OS FABELMANS | O CINEMA COMO UMA LINGUAGEM DO AMOR

Steven Spielberg tem em seu currículo alguns (muitos) dos filmes mais prestigiados da indústria cinematográfica. Na ativa desde a década de 70, é impressionante ver o diretor e roteirista de quase 80 anos de idade utilizar toda sua experiência profissional adquirida nas últimas décadas para se dedicar ao seu trabalho mais pessoal, e talvez mais apaixonante, até agora. Spielberg poderia ter escolhido qualquer outro momento da sua carreira para contar essa história, que funciona como uma espécie de biografia, mas ter deixado para esse momento em que já é um diretor mais do que consagrado a torna ainda mais especial.

Os Fabelmans não é a biografia de Spielberg, mas chega bem perto. O diretor tem sua imagem e sua vida espelhada em Sam Fabelman (Gabriel LaBelle), irmão mais velho de três meninas, filho de Burt (Paul Dano) e Mitzi Fabelman (Michelle Williams). Eles são uma família judia que se muda para o Arizona, junto com a presença constante de Bennie (Seth Rogen), melhor amigo dos pais, onde passam grande parte dos anos formativos de Sam, durante a década de 60.

Desde que Sam foi levado ao cinema pela primeira vez, sua vida foi permanentemente marcada e o menino passou a ver a vida através das lentes. Ele sempre se mostrou criativo e engenhoso para conseguir colocar em prática as ideias que tinha para seus filmes, usando todos tipo de objetos da casa para criar efeitos e colocando suas irmãs mais novas para atuarem. O amor de Sam pela criação, ficção e por filme no geral é claramente inevitável e bonito de se ver. Conforme cresce, suas produções vão se tornando mais complexas e profissionais e todo seu tempo livre é dedicado para aperfeiçoar suas habilidades e talento nato.

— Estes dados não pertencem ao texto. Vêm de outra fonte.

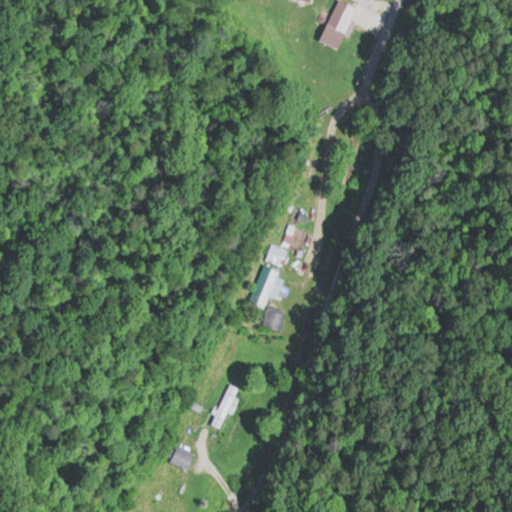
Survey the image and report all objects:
building: (275, 252)
road: (329, 256)
building: (272, 315)
building: (224, 403)
building: (180, 454)
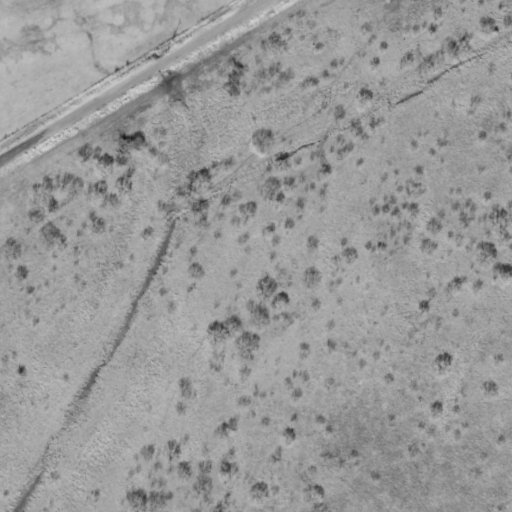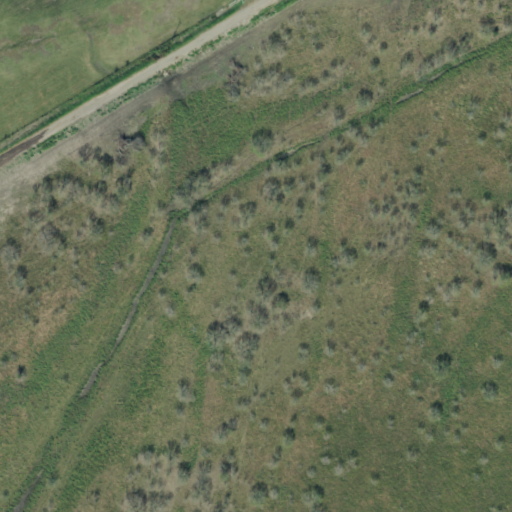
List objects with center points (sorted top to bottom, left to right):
road: (138, 83)
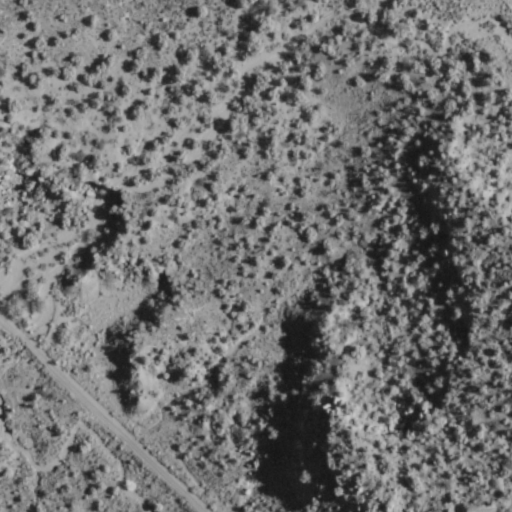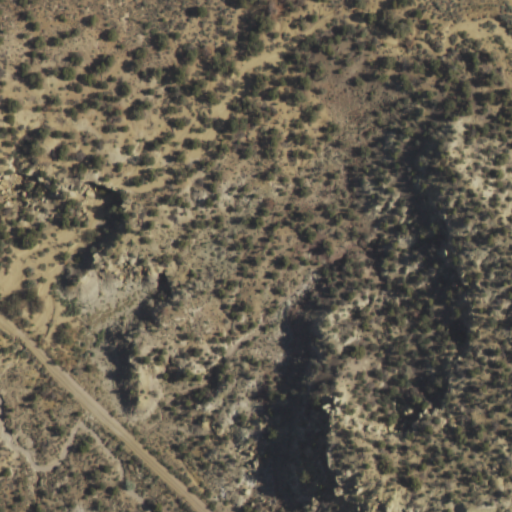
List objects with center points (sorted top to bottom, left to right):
road: (492, 45)
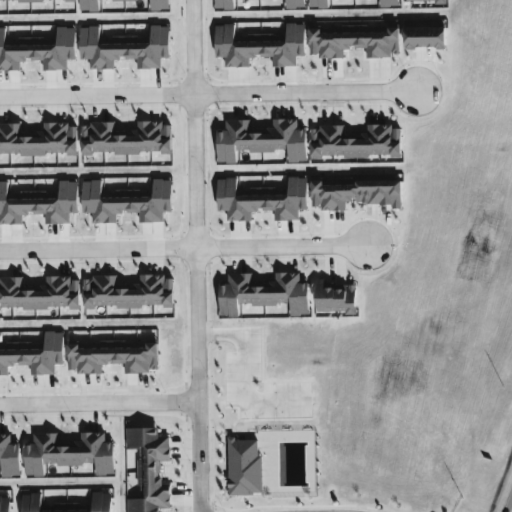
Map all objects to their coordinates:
building: (25, 0)
building: (431, 1)
building: (256, 4)
building: (349, 4)
building: (122, 5)
building: (424, 37)
building: (354, 42)
building: (259, 46)
building: (124, 49)
building: (39, 50)
road: (208, 93)
building: (126, 139)
building: (39, 140)
building: (261, 140)
building: (355, 142)
building: (356, 194)
building: (262, 200)
building: (126, 202)
building: (39, 204)
road: (284, 247)
road: (99, 249)
road: (198, 255)
building: (127, 292)
building: (39, 294)
building: (264, 294)
building: (335, 298)
building: (33, 355)
building: (111, 357)
road: (250, 369)
parking lot: (264, 387)
road: (99, 403)
building: (69, 454)
building: (9, 457)
building: (244, 468)
building: (245, 468)
building: (149, 470)
building: (4, 504)
building: (67, 504)
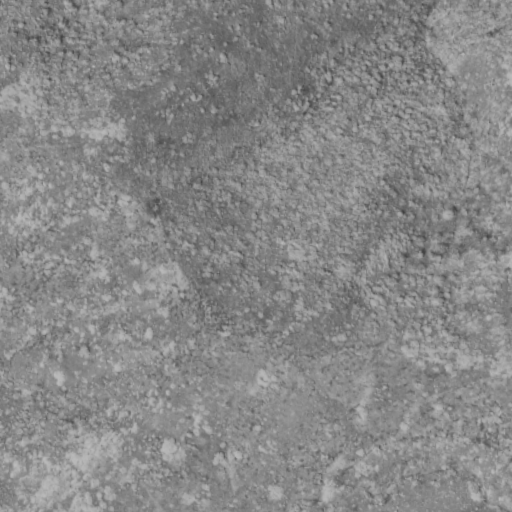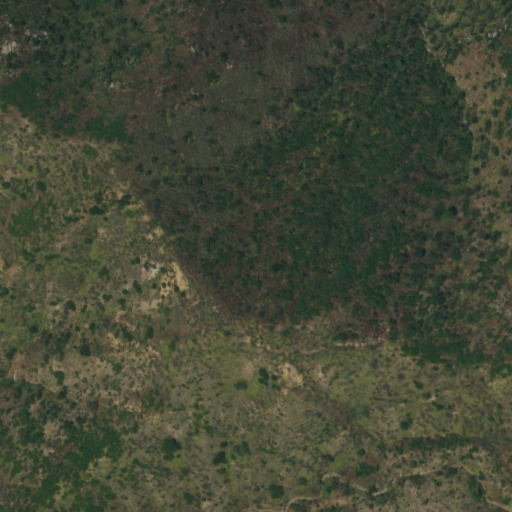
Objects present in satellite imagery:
road: (221, 313)
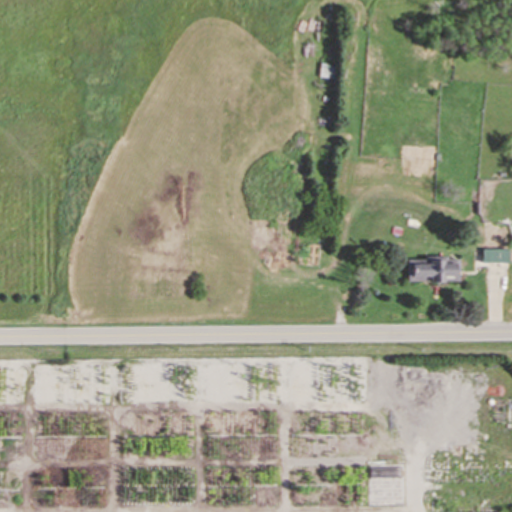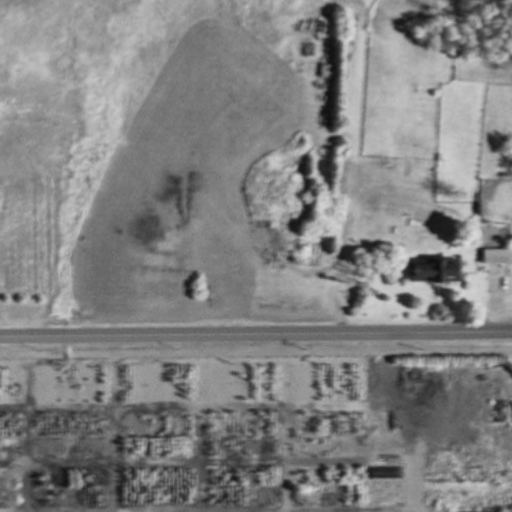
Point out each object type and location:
building: (493, 254)
building: (493, 255)
building: (430, 268)
building: (431, 269)
road: (256, 336)
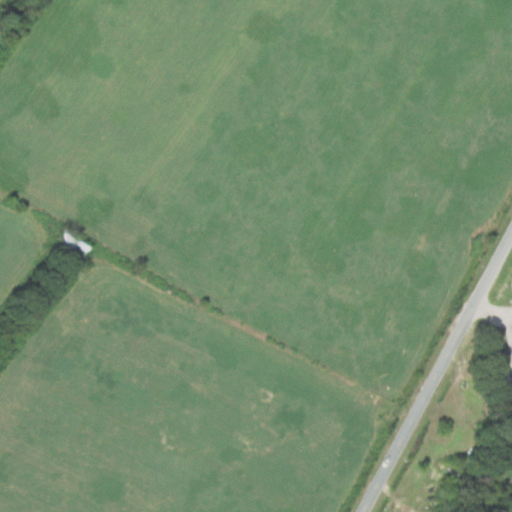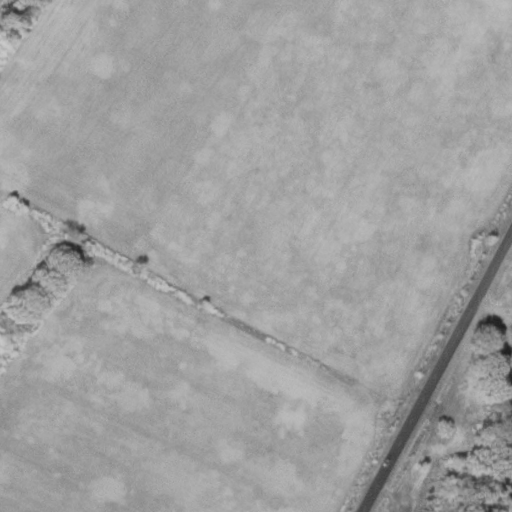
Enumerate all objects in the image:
building: (71, 243)
road: (492, 314)
road: (435, 370)
building: (453, 478)
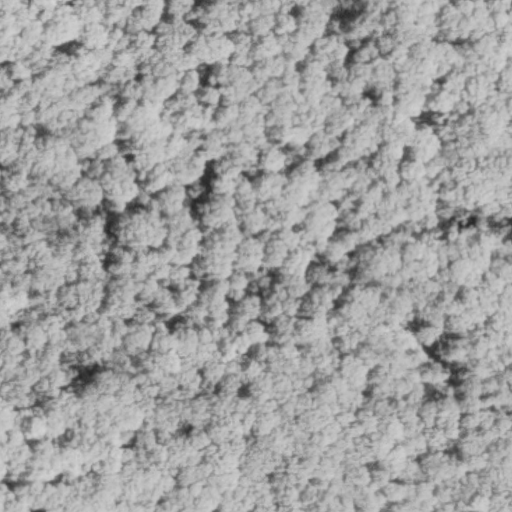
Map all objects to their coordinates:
road: (424, 253)
park: (256, 256)
road: (408, 506)
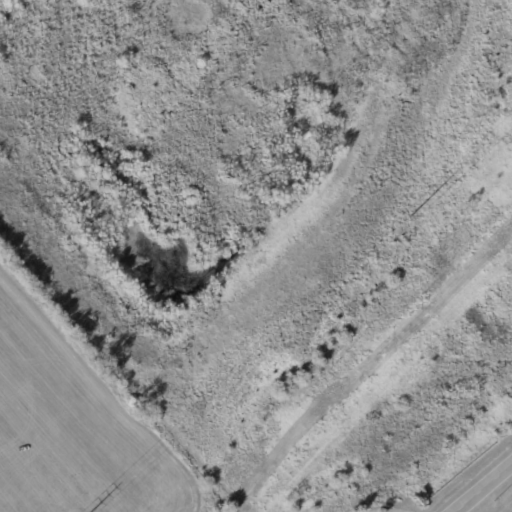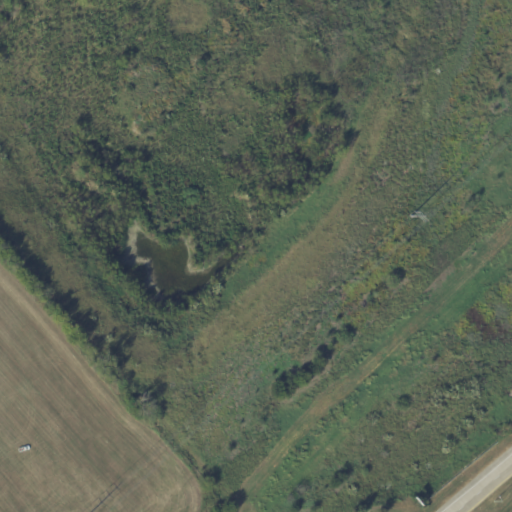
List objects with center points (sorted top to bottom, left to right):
power tower: (419, 218)
road: (486, 489)
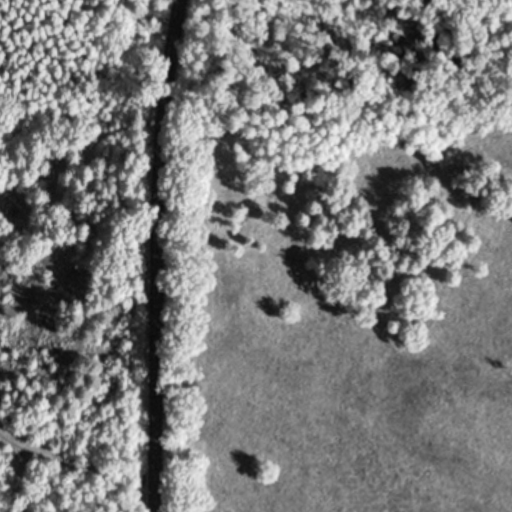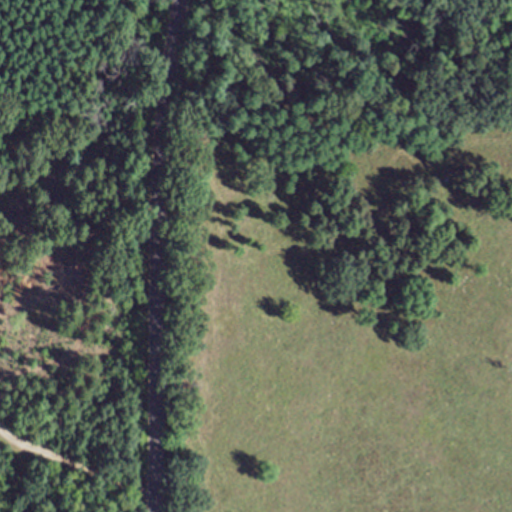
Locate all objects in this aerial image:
road: (154, 254)
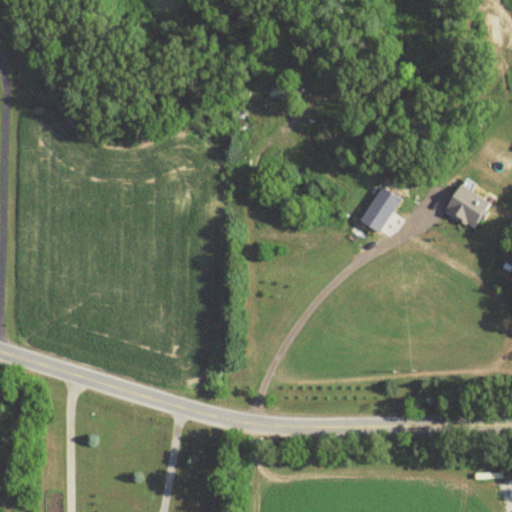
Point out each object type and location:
road: (2, 168)
building: (412, 185)
road: (310, 300)
road: (251, 420)
road: (69, 442)
road: (167, 457)
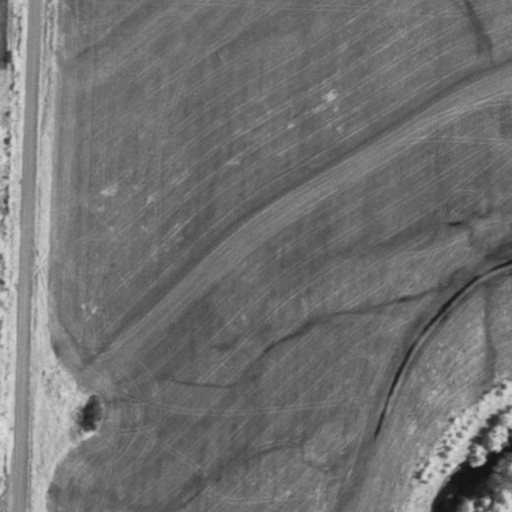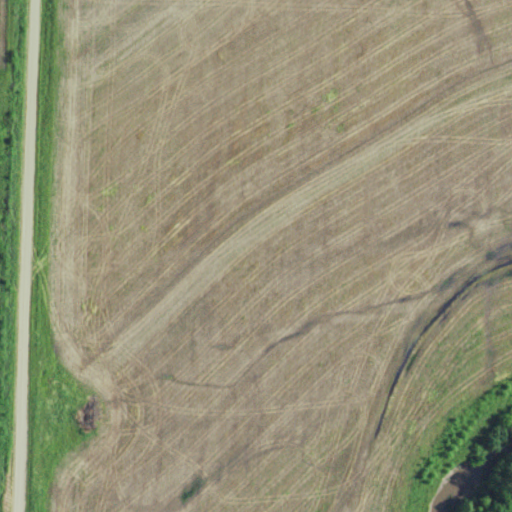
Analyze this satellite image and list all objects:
road: (28, 255)
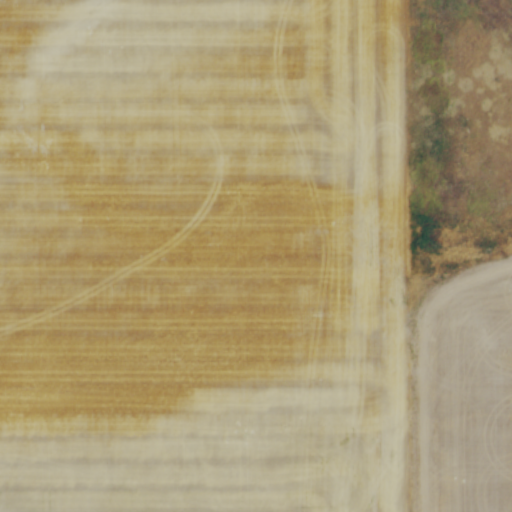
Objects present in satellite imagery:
crop: (256, 256)
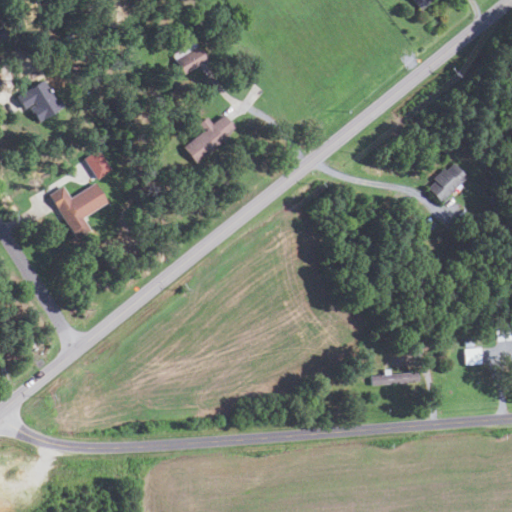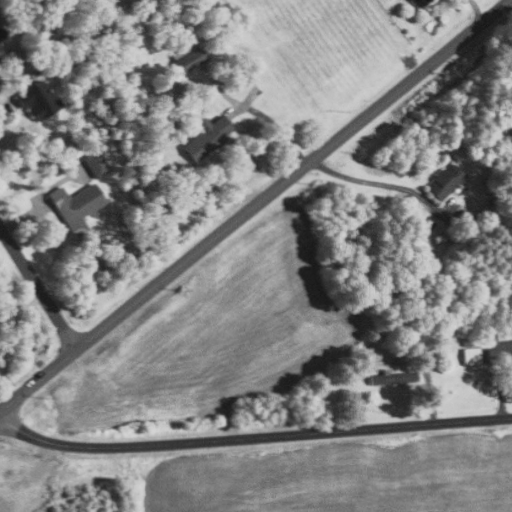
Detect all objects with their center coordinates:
building: (418, 3)
building: (419, 3)
road: (475, 9)
building: (2, 32)
building: (186, 57)
building: (187, 57)
road: (7, 100)
building: (36, 100)
building: (38, 100)
road: (275, 126)
building: (206, 135)
building: (206, 137)
building: (94, 162)
building: (96, 163)
road: (362, 179)
building: (443, 180)
building: (445, 182)
building: (74, 201)
road: (251, 203)
building: (76, 207)
road: (22, 216)
road: (37, 287)
building: (502, 331)
building: (467, 342)
building: (469, 354)
building: (471, 356)
building: (387, 377)
road: (5, 379)
building: (394, 379)
road: (427, 380)
road: (501, 389)
road: (253, 435)
crop: (340, 478)
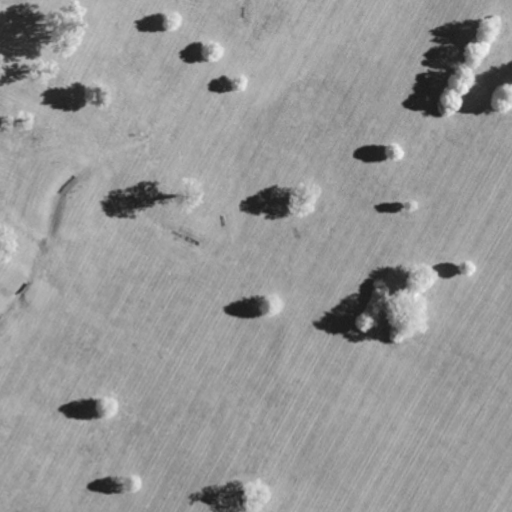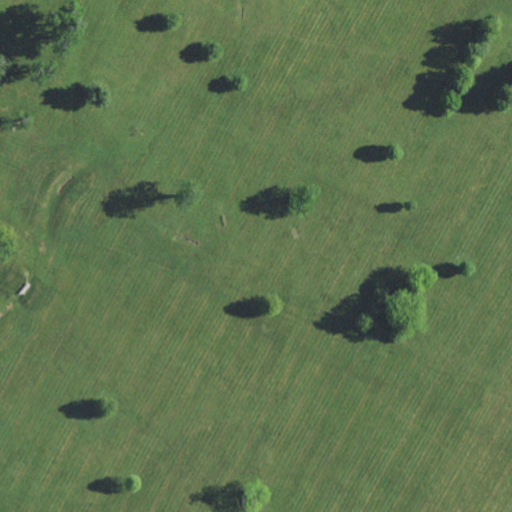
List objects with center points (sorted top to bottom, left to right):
park: (256, 256)
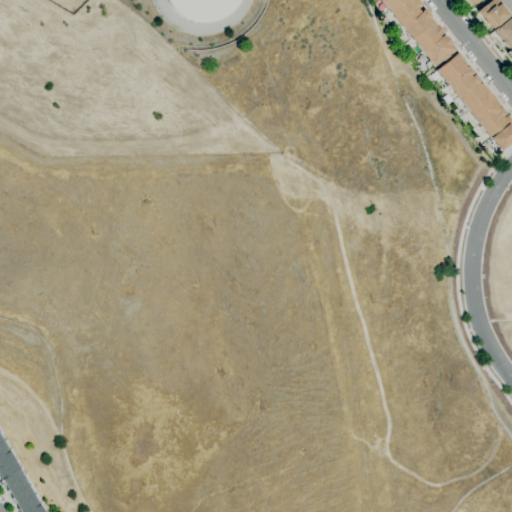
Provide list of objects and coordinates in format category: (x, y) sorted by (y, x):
building: (469, 1)
building: (470, 1)
road: (508, 3)
road: (475, 6)
building: (201, 9)
building: (201, 9)
building: (491, 11)
building: (490, 13)
building: (418, 29)
building: (417, 30)
building: (503, 30)
building: (503, 32)
road: (484, 34)
road: (476, 46)
building: (509, 51)
building: (510, 53)
building: (475, 101)
building: (476, 101)
road: (470, 272)
road: (350, 288)
road: (468, 408)
road: (457, 479)
building: (17, 481)
building: (15, 482)
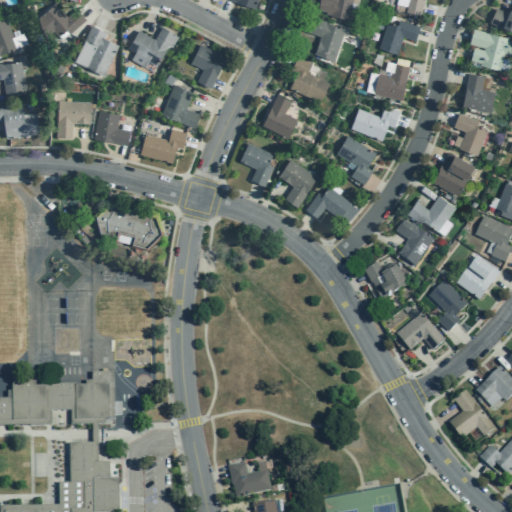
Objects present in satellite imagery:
road: (503, 0)
building: (246, 3)
building: (246, 3)
road: (92, 5)
building: (410, 5)
building: (414, 6)
road: (460, 6)
road: (200, 7)
building: (335, 7)
building: (334, 8)
road: (439, 11)
road: (107, 14)
road: (152, 14)
road: (222, 14)
building: (502, 18)
building: (502, 19)
building: (58, 20)
building: (58, 21)
road: (214, 24)
road: (137, 25)
road: (290, 33)
road: (457, 33)
building: (396, 35)
building: (396, 35)
building: (6, 36)
building: (325, 37)
building: (325, 37)
road: (431, 38)
road: (216, 42)
road: (286, 44)
building: (150, 46)
building: (150, 46)
building: (488, 48)
building: (491, 50)
building: (95, 51)
building: (95, 51)
building: (207, 64)
building: (207, 65)
road: (423, 73)
road: (450, 75)
building: (12, 77)
building: (13, 77)
building: (306, 80)
building: (306, 80)
building: (390, 81)
building: (391, 82)
road: (227, 89)
building: (476, 94)
building: (476, 94)
road: (238, 97)
building: (179, 107)
building: (179, 107)
road: (212, 107)
road: (440, 115)
building: (70, 116)
building: (71, 116)
building: (278, 117)
building: (279, 118)
building: (17, 120)
building: (17, 121)
building: (373, 122)
building: (374, 122)
road: (411, 124)
building: (109, 129)
building: (109, 129)
building: (468, 134)
building: (469, 134)
road: (201, 142)
building: (162, 145)
building: (162, 146)
road: (416, 147)
road: (83, 148)
road: (429, 149)
building: (510, 152)
building: (356, 157)
building: (356, 158)
road: (117, 162)
building: (257, 162)
building: (257, 163)
road: (99, 172)
building: (510, 172)
building: (451, 173)
building: (452, 174)
road: (186, 176)
road: (187, 178)
building: (295, 181)
building: (296, 182)
road: (219, 186)
road: (413, 186)
road: (380, 187)
road: (252, 200)
road: (266, 200)
building: (503, 202)
building: (505, 202)
building: (326, 204)
building: (331, 205)
road: (177, 211)
building: (431, 214)
building: (431, 214)
road: (210, 220)
building: (127, 224)
building: (127, 226)
road: (302, 227)
building: (85, 228)
road: (378, 236)
building: (494, 237)
building: (494, 238)
building: (411, 242)
building: (411, 243)
road: (335, 254)
road: (510, 262)
road: (166, 272)
park: (112, 273)
building: (475, 278)
building: (476, 278)
building: (384, 279)
building: (383, 280)
road: (504, 283)
road: (351, 286)
building: (446, 305)
building: (446, 305)
road: (204, 321)
road: (363, 332)
building: (418, 333)
building: (418, 333)
road: (462, 340)
road: (494, 345)
road: (179, 354)
road: (463, 357)
building: (509, 359)
building: (509, 360)
road: (428, 364)
road: (465, 372)
road: (393, 382)
park: (294, 383)
building: (495, 386)
building: (495, 387)
road: (416, 390)
building: (59, 401)
building: (467, 417)
building: (468, 417)
road: (437, 420)
road: (188, 422)
road: (295, 422)
road: (511, 425)
building: (55, 447)
road: (123, 449)
road: (134, 451)
road: (348, 455)
road: (419, 455)
building: (498, 457)
building: (498, 457)
road: (213, 465)
road: (433, 467)
parking lot: (150, 472)
road: (472, 474)
road: (212, 475)
road: (158, 476)
road: (417, 477)
building: (246, 480)
building: (247, 480)
road: (388, 485)
building: (79, 486)
building: (511, 487)
road: (402, 499)
park: (365, 501)
building: (262, 506)
building: (263, 506)
road: (509, 507)
road: (229, 509)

A família se beneficia dessa paixão de Sam de formas diferentes, para suas irmãs é uma forma de participar da vida do garoto e fonte de diversão, para a mãe, que é uma pianista profissional, é um elo entre os dois artistas, um motivo de orgulho que aproxima ainda mais suas personalidades, já para o pai, é uma forma de eternizar momentos, mas sua admiração exige certa distância: para ele, que é um engenheiro hiper racional, a câmera de Sam não deve passar de um hobby enquanto Sam não encontra seu verdadeiro chamado profissional e escolhe uma carreira científica como a dele.

É difícil encontrar um defeito no filme, principalmente por ser uma história tão honestamente humana e relacionável. O maior conflito vem do relacionamento de Burt e Mitzi, entre eles e em relação a Bennie. Burt e Mitzi são intrinsicamente diferentes, além da oposição arte x ciência, os dois têm ideias diferentes de como viver uma vida satisfatória, mas diferenças à parte, os dois conseguem manter uma família amorosa com um ambiente saudável para seus filhos. Acontece que os dois continuam sendo extremamente humanos e, consequentemente, imperfeitos, Burt é inseguro em relação à Mitzi e sua solução é acatar todos seus desejos, passando por cima de suas próprias vontades e fazendo vista grossa para a latente conexão de Mitzi com Bernie, o que acaba sendo o cerne de uma crise no casamento e na família.

Todos os principais acontecimentos da vida de Sam foram causados por ou visto pelas lentes de suas câmeras. Sem nem ao mesmo perceber, seus filmes tomam as rédeas de sua vida e mudam sua relação com os pais, modelam sua imagem perante seus colegas e a sociedade conforme Sam passa da infância para a adolescência e para a vida adulta. O cinema como uma ideia geral é um personagem e um fim por si só em Os Fabelmans, assim como foi na vida de Sam e de Spielberg, talvez nem ao menos como um personagem individual, mas como uma extensão de Sam e de sua essência. Mesmo quando passa por alguns conflitos e decide se afastar da câmera, não nos resta dúvidas de que isso é apenas uma fase e que não existe nenhuma chance de Sam abandonar de vez sua paixão, simplesmente porque Sam (e Spielberg) não seria Sam sem uma câmera na mão.

Os Fabelmans é uma carta de amor de Spielberg ao Cinema, à sua formação, à sua família e sua carreira. É uma história minimalista se considerarmos a ausência de monstros, de efeitos visuais e de grandes catástrofes, mas o que a torna tão especial é que encontra sua força na quietude, nos sentimentos e cotidiano. É claro que estamos falando de um dos maiores diretores de todos os tempos, o que significa que a todo momento o conteúdo primoroso é acompanhado da forma impecável, transformando essa história e esse filme uma experiência completa e incrível de cinema, em que até mesmo assistir parece ser arte.